Legal questions and ruling
Marbury v. Madison raised three legal questions: First, was Marbury entitled to the appointment? Second, if he was entitled to the appointment, do the laws of the United States provide a remedy for its deprivation? Finally, if the laws of the United States do provide a remedy for Marbury, was the Supreme Court the appropriate venue from which to seek it?

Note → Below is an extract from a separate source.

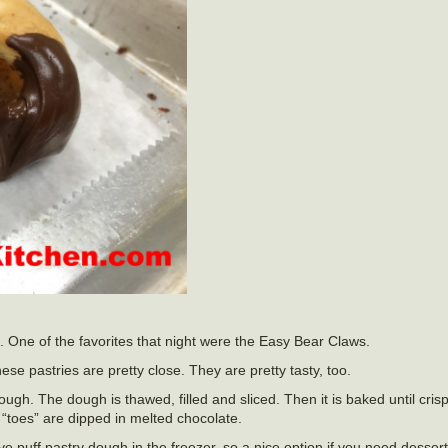
t. One of the favorites that night were the Easy Bear Claws.
hese pastries are pretty close. They are pretty tasty, too.
dough. The dough is thawed, filled and sliced. Then it is baked until cri
“toes” are dipped in melted chocolate.
 puff pastry dough in the freezer, so a nice option if you need dessert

Chief Justice John Marshall wrote the opinion of the Court. In response to the first question, he maintained that Marbury was indeed entitled to his appointment, which had been duly signed and sealed by President Adams and his secretary of state. Jefferson's order to Madison to withhold the commission was therefore a violation of Marbury's right. Marshall answered the second question in the affirmative, as well. Citing Sir William Blackstone's dictum in Commentaries on the Laws of England that "every right, when withheld, must have a remedy, and every injury its proper redress,"[2] he asserted that if it were to be shown that the laws of the United States could not provide such remedy, its government would no longer merit being characterized as one "of laws, and not of men."[3]
Constitutional implications
In defending the constitutional design of the judiciary in Federalist Paper #78, Alexander Hamilton had maintained that "the judiciary is beyond comparison the weakest of the three departments of power" within the federal government and the "least dangerous to the political rights of the Constitution." Marbury v. Madison challenged that presumption.